"Scientists trap and relocate young eels, helping the species and reviving an ecosystem. Some say assisted migration could help other species survive the warming planet."
"CONOWINGO, Md. — A pandemic rages. Wildfires are blazing. ‘Murder hornets’ invade. For those looking for it, Steve Minkkinen of the U.S. Fish and Wildlife Service has some rare happy news.
“Actually, 2020 was a good year for something,” he says. He’s talking about American eels. They’re having a good year — a good decade, in fact — continuing their unlikely comeback in the largest river on the East Coast, with help from daily truck rides.
For more than a decade, biologists have been trapping baby eels in the Susquehanna River and trucking them past four hydroelectric dams to release them in freshwater creeks upstream. Dams interrupt the natural migration routes of the eels, which are born in the Chesapeake Bay and then swim upriver, sometimes hundreds of miles, into freshwater streams, where they grow into adulthood before eventually returning to the bay.

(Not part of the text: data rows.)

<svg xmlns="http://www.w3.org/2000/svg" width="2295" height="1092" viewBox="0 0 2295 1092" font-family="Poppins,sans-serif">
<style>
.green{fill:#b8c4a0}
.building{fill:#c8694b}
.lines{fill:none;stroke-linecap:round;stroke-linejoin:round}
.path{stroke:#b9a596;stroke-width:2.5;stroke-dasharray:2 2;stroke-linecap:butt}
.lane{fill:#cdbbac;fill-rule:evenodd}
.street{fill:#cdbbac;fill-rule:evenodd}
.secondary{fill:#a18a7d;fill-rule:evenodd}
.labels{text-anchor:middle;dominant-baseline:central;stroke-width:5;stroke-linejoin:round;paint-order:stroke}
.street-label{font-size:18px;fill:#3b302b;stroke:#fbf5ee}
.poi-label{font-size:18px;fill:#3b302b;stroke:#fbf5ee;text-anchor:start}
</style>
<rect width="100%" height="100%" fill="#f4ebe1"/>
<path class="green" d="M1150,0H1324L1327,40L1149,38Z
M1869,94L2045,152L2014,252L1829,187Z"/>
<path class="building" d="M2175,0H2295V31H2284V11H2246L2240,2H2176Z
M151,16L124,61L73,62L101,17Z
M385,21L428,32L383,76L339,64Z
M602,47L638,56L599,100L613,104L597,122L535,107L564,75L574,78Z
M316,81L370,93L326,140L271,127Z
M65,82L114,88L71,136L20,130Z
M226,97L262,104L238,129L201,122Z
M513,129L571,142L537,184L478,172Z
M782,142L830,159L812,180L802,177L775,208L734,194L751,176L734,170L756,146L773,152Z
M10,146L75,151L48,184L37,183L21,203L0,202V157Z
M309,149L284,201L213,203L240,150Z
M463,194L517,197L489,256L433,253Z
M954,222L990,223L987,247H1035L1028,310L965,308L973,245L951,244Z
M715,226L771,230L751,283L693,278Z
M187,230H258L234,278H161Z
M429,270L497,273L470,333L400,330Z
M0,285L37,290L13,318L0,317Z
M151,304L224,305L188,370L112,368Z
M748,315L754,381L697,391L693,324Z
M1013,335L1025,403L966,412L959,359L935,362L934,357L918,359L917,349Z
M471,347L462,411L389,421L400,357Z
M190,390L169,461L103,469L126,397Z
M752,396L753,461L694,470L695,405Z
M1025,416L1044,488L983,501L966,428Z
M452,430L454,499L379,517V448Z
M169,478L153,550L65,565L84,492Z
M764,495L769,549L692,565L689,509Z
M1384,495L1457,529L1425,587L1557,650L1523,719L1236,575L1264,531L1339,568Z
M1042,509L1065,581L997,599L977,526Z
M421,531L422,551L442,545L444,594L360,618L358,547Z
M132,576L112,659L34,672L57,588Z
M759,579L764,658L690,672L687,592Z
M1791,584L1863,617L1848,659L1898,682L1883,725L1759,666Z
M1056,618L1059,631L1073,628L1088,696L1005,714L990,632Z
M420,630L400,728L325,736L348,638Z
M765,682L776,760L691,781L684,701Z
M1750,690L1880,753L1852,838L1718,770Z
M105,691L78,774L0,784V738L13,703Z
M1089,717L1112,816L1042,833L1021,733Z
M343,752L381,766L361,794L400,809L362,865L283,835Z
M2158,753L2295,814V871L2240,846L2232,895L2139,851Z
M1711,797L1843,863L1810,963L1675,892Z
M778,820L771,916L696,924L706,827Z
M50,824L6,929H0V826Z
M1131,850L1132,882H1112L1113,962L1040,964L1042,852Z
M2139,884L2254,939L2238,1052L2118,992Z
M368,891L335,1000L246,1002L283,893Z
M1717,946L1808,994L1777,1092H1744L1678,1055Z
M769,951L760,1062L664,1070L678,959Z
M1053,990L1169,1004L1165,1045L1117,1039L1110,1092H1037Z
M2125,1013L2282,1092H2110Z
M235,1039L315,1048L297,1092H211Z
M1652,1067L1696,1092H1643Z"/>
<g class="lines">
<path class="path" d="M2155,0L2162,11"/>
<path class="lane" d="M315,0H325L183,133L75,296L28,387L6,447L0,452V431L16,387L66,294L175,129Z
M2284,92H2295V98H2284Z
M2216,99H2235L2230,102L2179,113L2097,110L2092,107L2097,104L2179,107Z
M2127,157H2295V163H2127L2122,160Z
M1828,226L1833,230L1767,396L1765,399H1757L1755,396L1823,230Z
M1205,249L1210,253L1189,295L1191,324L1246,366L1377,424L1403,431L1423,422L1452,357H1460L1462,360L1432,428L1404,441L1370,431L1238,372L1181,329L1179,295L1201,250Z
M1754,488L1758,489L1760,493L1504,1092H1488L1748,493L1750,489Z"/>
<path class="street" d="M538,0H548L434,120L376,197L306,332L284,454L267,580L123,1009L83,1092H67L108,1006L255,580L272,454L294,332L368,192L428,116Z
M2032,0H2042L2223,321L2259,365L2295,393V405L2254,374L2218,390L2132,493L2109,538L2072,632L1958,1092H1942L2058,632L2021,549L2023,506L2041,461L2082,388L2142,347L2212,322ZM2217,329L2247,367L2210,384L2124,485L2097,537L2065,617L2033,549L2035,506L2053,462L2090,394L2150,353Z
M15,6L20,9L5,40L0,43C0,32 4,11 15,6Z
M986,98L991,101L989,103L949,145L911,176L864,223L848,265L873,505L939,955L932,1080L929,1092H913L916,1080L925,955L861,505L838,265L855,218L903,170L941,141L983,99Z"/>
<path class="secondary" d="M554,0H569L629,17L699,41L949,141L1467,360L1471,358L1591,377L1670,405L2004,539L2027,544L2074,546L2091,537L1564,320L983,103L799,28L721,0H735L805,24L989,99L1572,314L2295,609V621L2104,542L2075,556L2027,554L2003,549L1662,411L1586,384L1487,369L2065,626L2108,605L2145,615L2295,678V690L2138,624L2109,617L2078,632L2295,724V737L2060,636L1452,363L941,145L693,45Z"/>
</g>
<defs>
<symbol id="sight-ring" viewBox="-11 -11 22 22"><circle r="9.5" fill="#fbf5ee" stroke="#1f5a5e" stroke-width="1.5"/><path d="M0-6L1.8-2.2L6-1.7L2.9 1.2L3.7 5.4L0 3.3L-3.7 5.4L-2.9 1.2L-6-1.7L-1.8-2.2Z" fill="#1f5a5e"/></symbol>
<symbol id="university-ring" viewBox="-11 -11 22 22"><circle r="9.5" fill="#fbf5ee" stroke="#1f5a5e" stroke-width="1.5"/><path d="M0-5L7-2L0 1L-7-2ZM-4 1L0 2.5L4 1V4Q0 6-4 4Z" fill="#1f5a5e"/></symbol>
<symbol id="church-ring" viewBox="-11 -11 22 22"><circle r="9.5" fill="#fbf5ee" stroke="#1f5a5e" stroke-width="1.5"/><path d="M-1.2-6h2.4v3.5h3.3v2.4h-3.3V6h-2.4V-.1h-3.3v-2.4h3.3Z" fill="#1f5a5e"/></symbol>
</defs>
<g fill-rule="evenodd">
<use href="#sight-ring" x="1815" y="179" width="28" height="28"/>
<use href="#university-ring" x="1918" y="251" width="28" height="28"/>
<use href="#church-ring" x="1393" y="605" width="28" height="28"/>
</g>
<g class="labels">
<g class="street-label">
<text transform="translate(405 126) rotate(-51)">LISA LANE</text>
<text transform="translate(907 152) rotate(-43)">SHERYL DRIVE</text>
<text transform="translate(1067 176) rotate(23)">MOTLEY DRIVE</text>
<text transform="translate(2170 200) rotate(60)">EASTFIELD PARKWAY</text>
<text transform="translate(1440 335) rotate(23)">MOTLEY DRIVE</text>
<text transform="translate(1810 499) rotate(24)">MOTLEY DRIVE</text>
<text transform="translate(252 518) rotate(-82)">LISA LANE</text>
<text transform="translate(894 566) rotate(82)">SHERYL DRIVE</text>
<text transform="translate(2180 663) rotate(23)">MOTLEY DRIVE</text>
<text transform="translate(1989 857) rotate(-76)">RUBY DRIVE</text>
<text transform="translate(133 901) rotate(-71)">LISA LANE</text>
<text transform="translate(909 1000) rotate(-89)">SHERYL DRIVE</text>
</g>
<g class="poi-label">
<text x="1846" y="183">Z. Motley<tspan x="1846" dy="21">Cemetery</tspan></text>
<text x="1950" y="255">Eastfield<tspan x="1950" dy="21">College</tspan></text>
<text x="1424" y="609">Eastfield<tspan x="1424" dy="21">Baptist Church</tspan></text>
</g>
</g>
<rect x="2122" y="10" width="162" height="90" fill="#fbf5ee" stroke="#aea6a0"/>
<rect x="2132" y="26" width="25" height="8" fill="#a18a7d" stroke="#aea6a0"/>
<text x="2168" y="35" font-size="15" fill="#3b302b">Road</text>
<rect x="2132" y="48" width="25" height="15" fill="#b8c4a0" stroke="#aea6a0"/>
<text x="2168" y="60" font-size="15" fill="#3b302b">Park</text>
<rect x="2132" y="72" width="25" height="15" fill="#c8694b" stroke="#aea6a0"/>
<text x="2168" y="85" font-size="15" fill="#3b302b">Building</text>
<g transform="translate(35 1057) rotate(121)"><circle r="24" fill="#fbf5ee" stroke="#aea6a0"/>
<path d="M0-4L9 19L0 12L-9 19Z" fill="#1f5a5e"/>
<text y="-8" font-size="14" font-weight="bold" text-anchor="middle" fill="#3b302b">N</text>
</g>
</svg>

The idea of trapping and physically relocating a species — in this case, moving eels around physical obstacles — is gaining new interest as the planet warms and causes some plant and animal species to struggle in their native habitats. Moving them to a more hospitable home, also known as assisted migration, may be one way to save some species as the climate changes."
Clare Fieseler reports for the Washington Post September 17, 2020.